It’s concerning that she’s this distraught. Maybe it’s the first dead person since her father that she’s known personally. My brow crinkles as I step into the dark room.
“Em? Give me a sign you’re breathing here.”
She briefly lifts her head from the pillow. The mascara she’s wearing is smeared and her eyes are red.
I’m not sure how to be comforting or consoling. “These…things, um, happen, Em.”
A small sound leaves her before she looks away again.
“Em…” I move to reach for her.
“I just want to be alone for a while please.” Her voice is soft.
My hand freezes midway, dropping to the bed between us. “Right.”
I move away from the bed. Why is she acting like this? They were friends, but she swore it was just friends and nothing more... “Are you going to eat?”
“I’m not hungry, thanks.”
The progress we’ve made feels like it’s stalling. That birthday cake. The necklace. The card that took me fucking hours to write. And everything in between it—dates, late night conversations as we play chess, telling her about my life before.
I close the door behind me without another look back.
“Milena?” I knock on her door. “I’m going out for a bit. Pizza is on the way.”

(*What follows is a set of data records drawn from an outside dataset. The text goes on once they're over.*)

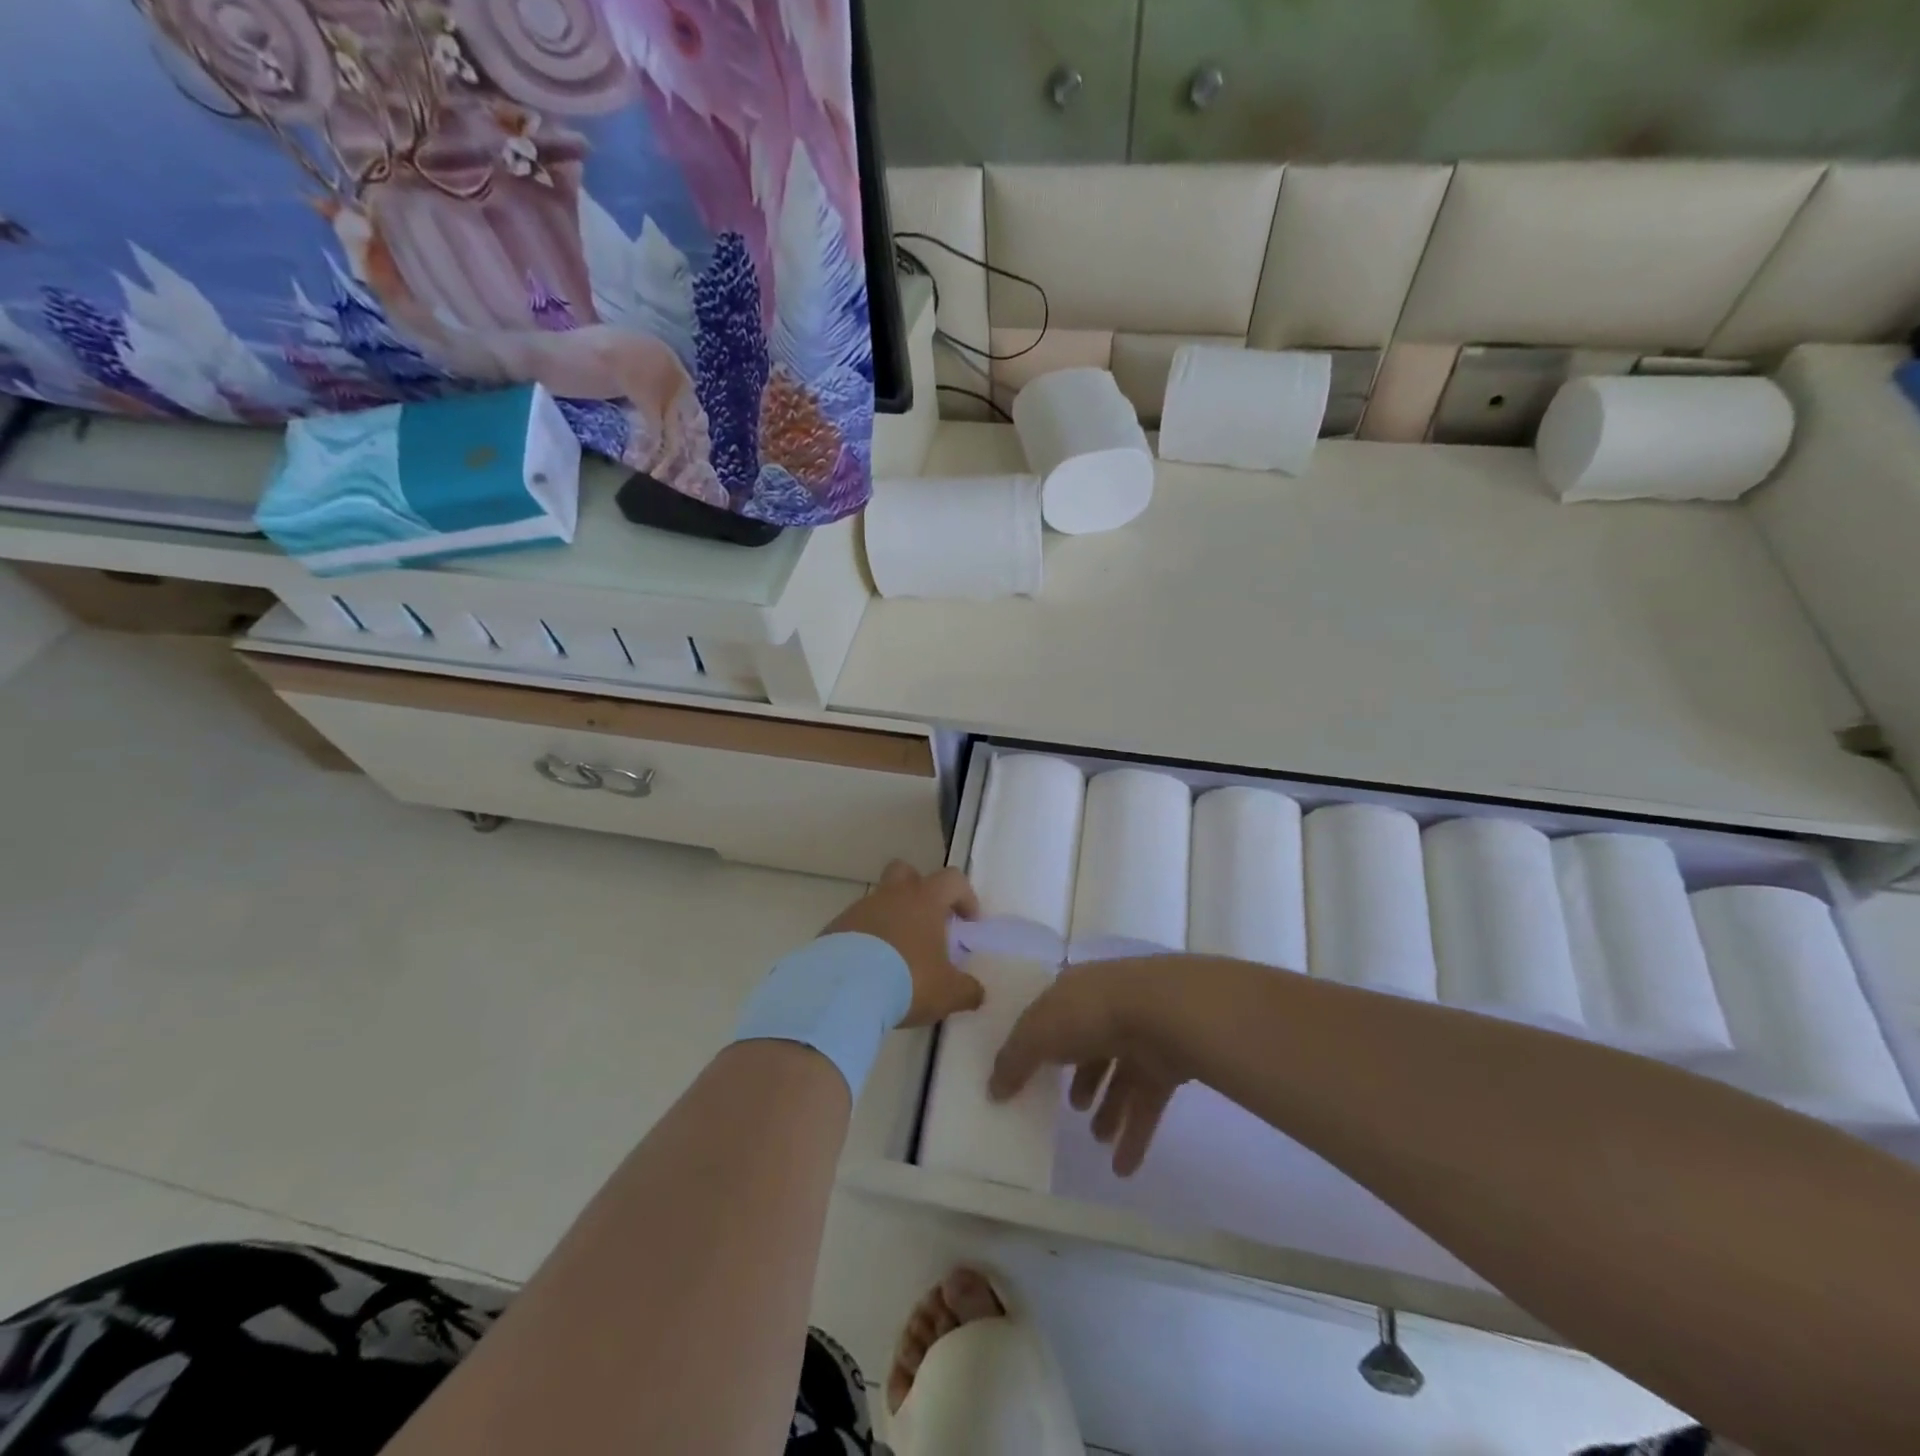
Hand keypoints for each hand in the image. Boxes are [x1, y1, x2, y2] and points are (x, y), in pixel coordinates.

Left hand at [823, 862, 983, 1028]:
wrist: (843, 990)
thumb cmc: (907, 980)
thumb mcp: (947, 993)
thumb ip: (967, 990)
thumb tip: (977, 993)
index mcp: (924, 900)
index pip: (952, 879)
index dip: (964, 896)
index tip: (968, 922)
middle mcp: (892, 895)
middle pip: (905, 871)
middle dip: (918, 890)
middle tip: (926, 922)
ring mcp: (859, 909)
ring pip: (878, 902)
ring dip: (889, 921)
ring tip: (894, 960)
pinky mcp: (834, 929)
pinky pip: (855, 927)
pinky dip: (864, 942)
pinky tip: (867, 972)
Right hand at [989, 961, 1188, 1176]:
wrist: (1163, 1013)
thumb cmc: (1089, 1014)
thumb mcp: (1036, 1033)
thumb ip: (1014, 1060)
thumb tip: (993, 1089)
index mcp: (1074, 990)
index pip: (1053, 1014)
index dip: (1040, 1041)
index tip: (1030, 1072)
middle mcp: (1106, 1007)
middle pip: (1089, 1045)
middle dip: (1082, 1077)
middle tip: (1072, 1108)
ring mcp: (1141, 1033)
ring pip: (1120, 1075)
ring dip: (1109, 1109)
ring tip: (1096, 1138)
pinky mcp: (1168, 1062)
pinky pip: (1147, 1101)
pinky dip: (1136, 1133)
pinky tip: (1123, 1167)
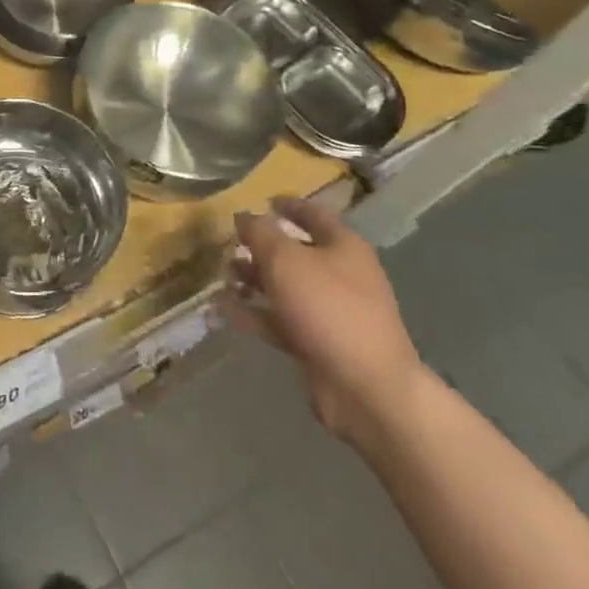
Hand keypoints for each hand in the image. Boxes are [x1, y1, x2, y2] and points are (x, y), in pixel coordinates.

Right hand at [225, 195, 424, 446]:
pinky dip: (255, 314)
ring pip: (287, 288)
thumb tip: (244, 215)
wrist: (365, 387)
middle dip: (263, 247)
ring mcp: (331, 312)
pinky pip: (281, 321)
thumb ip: (260, 233)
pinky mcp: (318, 344)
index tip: (262, 200)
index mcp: (343, 247)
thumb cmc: (328, 307)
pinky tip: (224, 309)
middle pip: (297, 252)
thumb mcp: (285, 259)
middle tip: (231, 242)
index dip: (288, 205)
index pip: (314, 215)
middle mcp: (341, 275)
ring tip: (223, 275)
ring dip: (255, 280)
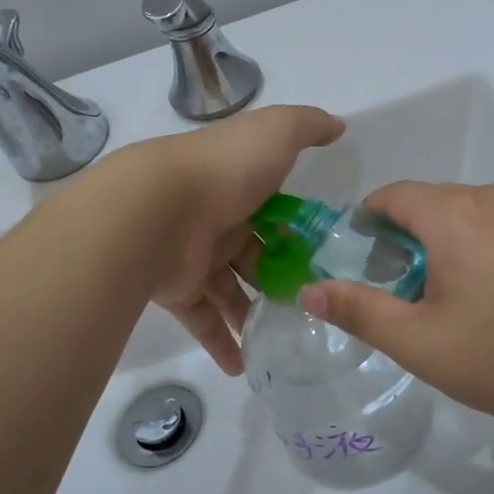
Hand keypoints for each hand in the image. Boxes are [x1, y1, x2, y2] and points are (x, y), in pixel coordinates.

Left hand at [116, 105, 342, 373]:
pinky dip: (222, 344)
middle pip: (253, 256)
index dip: (297, 231)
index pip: (272, 210)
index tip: (325, 256)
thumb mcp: (276, 133)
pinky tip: (244, 368)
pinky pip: (204, 321)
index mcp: (238, 185)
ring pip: (230, 292)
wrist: (156, 208)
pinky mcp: (178, 291)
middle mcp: (216, 221)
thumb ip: (307, 127)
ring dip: (253, 316)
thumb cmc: (225, 171)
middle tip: (312, 306)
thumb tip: (337, 126)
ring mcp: (194, 257)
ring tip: (287, 341)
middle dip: (279, 279)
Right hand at [297, 181, 493, 443]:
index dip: (365, 224)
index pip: (391, 196)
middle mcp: (493, 200)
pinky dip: (473, 251)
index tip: (356, 264)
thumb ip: (357, 310)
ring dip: (439, 247)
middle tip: (396, 294)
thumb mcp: (417, 341)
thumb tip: (309, 291)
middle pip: (427, 205)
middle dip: (402, 240)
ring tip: (438, 303)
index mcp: (455, 212)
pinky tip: (484, 302)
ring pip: (463, 218)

My steps are heavy as I turn down the hall, jog the steps, and go out the door before I even hear her respond.
I need out.I need air.
This isn’t a normal response to someone dying. Sure, a bit of upset when you hear the news. But crying for a few hours? It’s like she’s shutting down completely. I don’t understand emotions that well, but that’s what you do when you…love someone.
I check my phone before sliding into the SUV. I need a distraction, and luckily for me, one just landed in my lap.

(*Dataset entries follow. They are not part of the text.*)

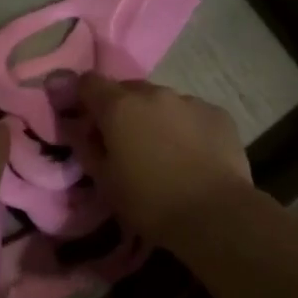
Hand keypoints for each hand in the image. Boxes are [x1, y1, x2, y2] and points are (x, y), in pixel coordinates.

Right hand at [78, 74, 251, 243]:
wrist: (215, 215)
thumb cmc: (149, 202)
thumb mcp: (104, 181)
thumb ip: (86, 146)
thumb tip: (79, 128)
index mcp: (119, 106)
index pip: (88, 82)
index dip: (82, 98)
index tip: (85, 120)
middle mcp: (154, 93)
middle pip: (128, 90)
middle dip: (121, 110)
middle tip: (124, 142)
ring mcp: (189, 100)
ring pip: (162, 102)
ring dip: (155, 118)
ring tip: (163, 151)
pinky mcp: (218, 113)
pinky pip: (192, 114)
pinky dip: (186, 127)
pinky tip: (193, 155)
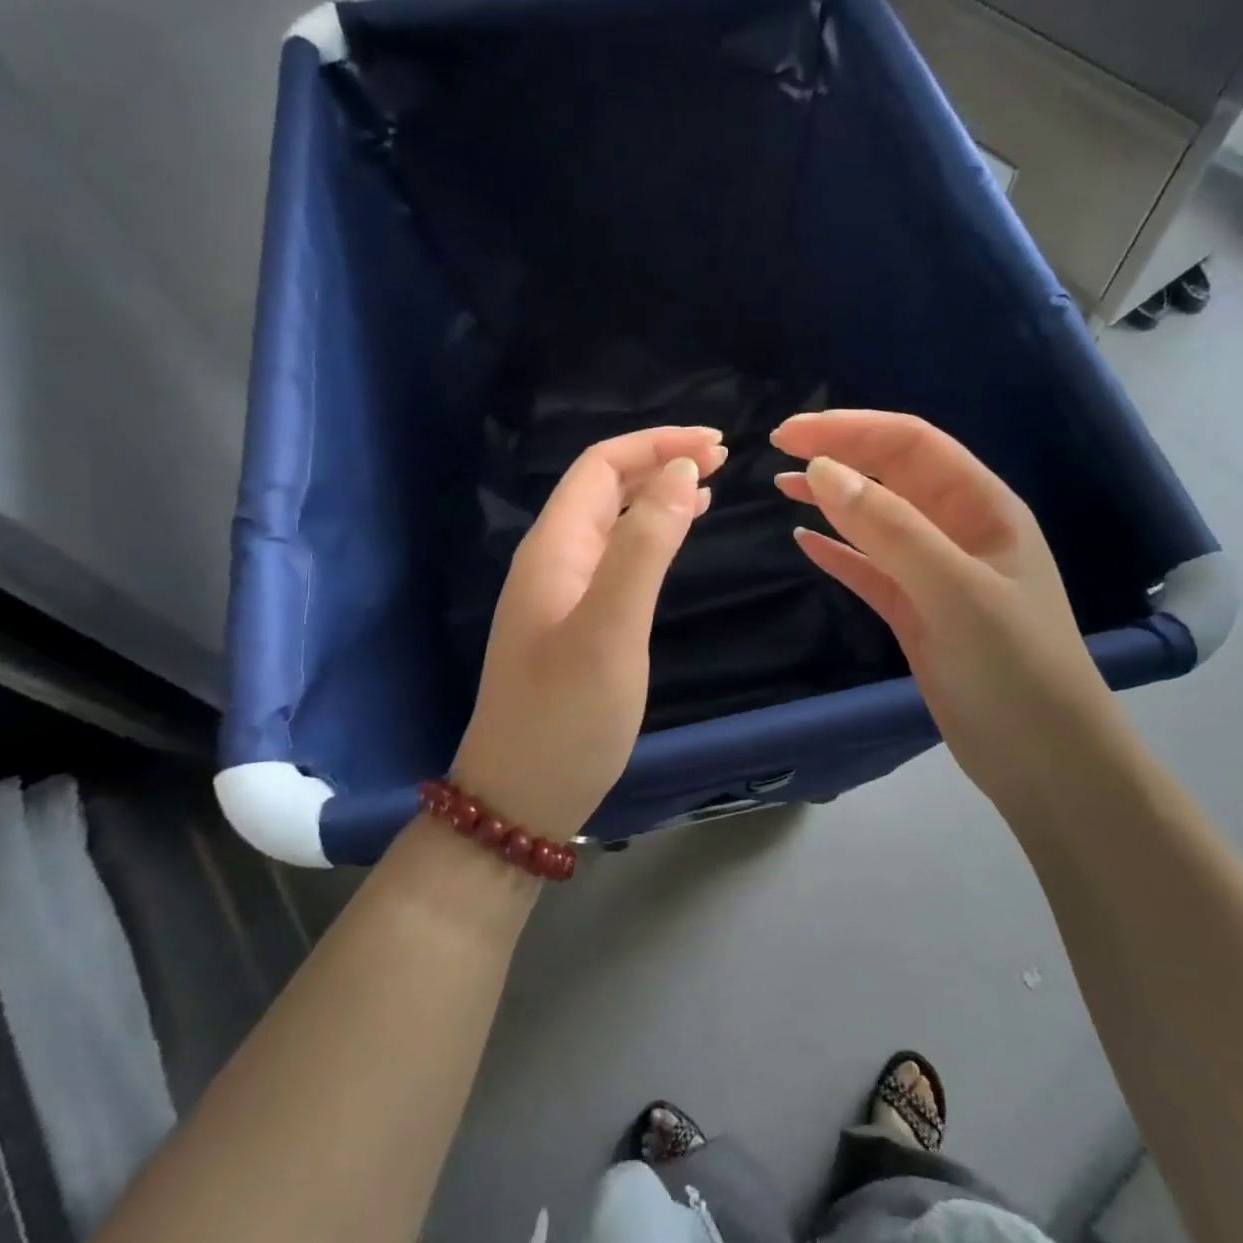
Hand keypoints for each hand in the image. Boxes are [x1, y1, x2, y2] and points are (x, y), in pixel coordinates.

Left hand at [450, 427, 724, 839]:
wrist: (520, 798)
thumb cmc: (566, 717)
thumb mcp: (611, 630)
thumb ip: (645, 548)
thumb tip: (681, 473)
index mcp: (554, 548)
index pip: (601, 466)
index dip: (656, 445)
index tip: (716, 446)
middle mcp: (553, 560)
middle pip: (605, 486)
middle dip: (660, 460)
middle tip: (722, 458)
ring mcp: (561, 593)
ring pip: (612, 520)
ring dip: (657, 494)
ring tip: (709, 486)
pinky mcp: (575, 622)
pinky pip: (615, 557)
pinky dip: (650, 535)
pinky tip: (674, 540)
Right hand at [772, 410, 1138, 803]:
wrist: (1045, 763)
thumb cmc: (1014, 669)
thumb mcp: (955, 591)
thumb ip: (890, 529)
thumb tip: (820, 470)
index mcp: (983, 508)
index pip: (911, 445)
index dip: (851, 430)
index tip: (790, 434)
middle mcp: (960, 531)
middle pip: (891, 475)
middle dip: (839, 455)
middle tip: (777, 449)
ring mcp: (937, 575)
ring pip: (877, 521)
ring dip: (832, 501)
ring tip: (781, 488)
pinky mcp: (917, 614)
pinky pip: (870, 570)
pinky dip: (838, 553)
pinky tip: (806, 543)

The sound of Emerald’s sob haunts me even in the car. The music blasting through the speakers doesn’t come close to drowning it out. My hands tighten around the steering wheel. Every muscle tenses. I want to help her, to give her the time she needs to grieve, but I can’t help that ugly feeling in my chest. The one that keeps telling me this isn’t a normal reaction to your friend dying.
She’s acting like the love of her life just died.

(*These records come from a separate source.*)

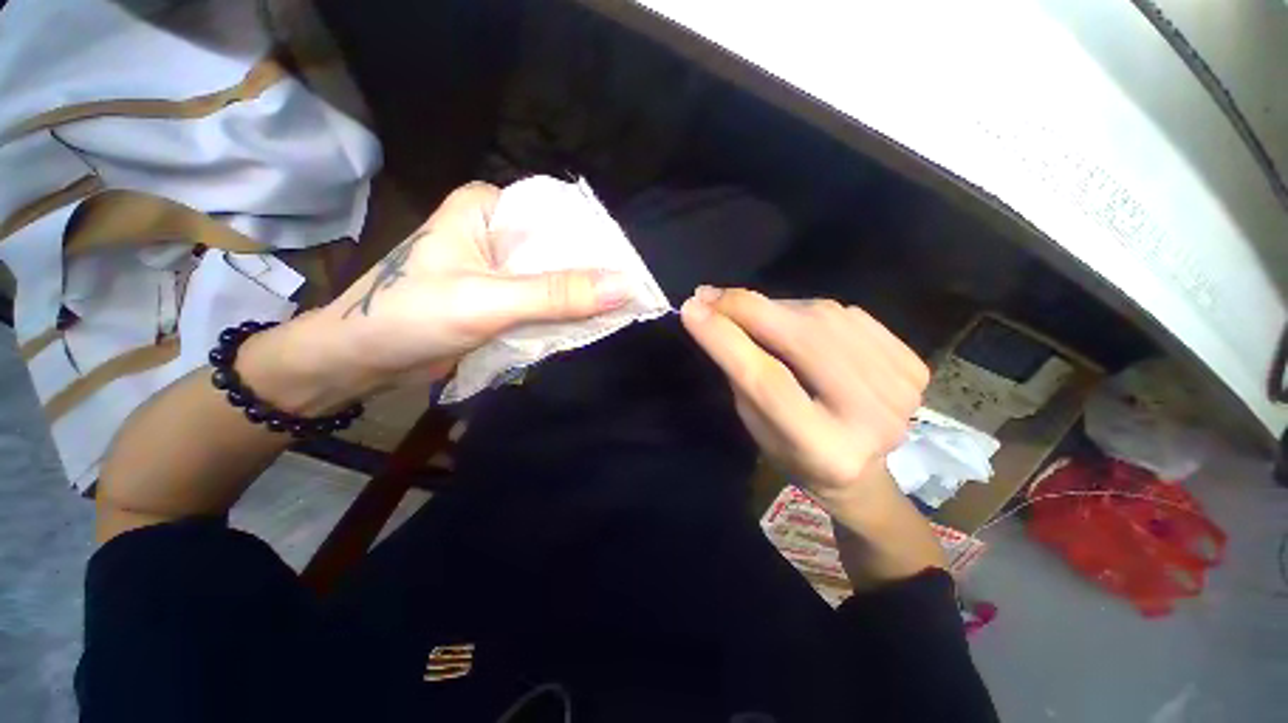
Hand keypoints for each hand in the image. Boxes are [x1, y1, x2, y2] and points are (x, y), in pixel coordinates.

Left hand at [244, 182, 629, 413]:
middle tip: (628, 301)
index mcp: (488, 209)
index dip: (598, 246)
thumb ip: (556, 295)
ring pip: (553, 278)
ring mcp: (498, 265)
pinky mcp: (498, 294)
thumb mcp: (488, 302)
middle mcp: (496, 230)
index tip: (632, 275)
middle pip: (559, 251)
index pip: (560, 220)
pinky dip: (560, 314)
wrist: (358, 359)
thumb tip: (625, 287)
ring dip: (578, 299)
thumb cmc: (409, 317)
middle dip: (590, 277)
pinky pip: (541, 300)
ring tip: (614, 315)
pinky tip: (582, 324)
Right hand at [680, 287, 928, 527]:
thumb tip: (713, 314)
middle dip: (749, 308)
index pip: (767, 380)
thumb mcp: (756, 423)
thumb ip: (742, 372)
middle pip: (803, 339)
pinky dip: (811, 311)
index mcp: (824, 449)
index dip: (726, 339)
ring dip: (776, 307)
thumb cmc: (792, 451)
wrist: (861, 470)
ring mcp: (901, 389)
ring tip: (751, 314)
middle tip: (710, 295)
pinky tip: (795, 323)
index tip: (691, 308)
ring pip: (825, 318)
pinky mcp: (913, 364)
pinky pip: (849, 315)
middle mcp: (871, 419)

The thought is like a wave of cold water hitting me. Of course. Of fucking course.
I circle the building on the industrial estate, scoping out my newest target. Again and again, I circle, unable to clear my head enough to actually do what the fuck I came to do.
I should be looking for the exit strategy. I should be planning my move. I should be focusing on how I’m going to get the information I need from the bodies that no doubt fill the space.
My eyes narrow. Knuckles whiten more. I grip the leather wheel harder, hearing it creak under the strain.
“Fuck!” I slam my hand against the steering wheel edge.
But I know I need to get a handle on myself. Be controlled, calm, collected. Be indifferent and aloof. Because without those things, I’m as good as dead. And I have to remind myself that Veneti men are strong—unfeeling and ruthless.
I repeat it in my head like a mantra. Like that will quiet the beast bubbling in my chest that wants me to turn around and confront Emerald.
My teeth grind harder, and it’s a miracle I haven’t cracked a molar.
Of course, she was still in love with him. He sent her happy birthday cards and didn’t struggle to write them. He made her laugh without much effort whenever they bumped into each other at the casino. He and she talked still about everything under the sun. He let her in. He was emotionally available, and now, he’s gone.
A bitter part of me is glad. Glad that Ronnie is out the picture, and I didn’t have to dirty my hands to make it happen. Glad he can’t steal Emerald away from me anymore.
I park the SUV, trying to focus on the building. Trying to do my damn job. Pushing all those thoughts behind me and back into the goddamn box where they belong. I take a deep breath, clearing my mind.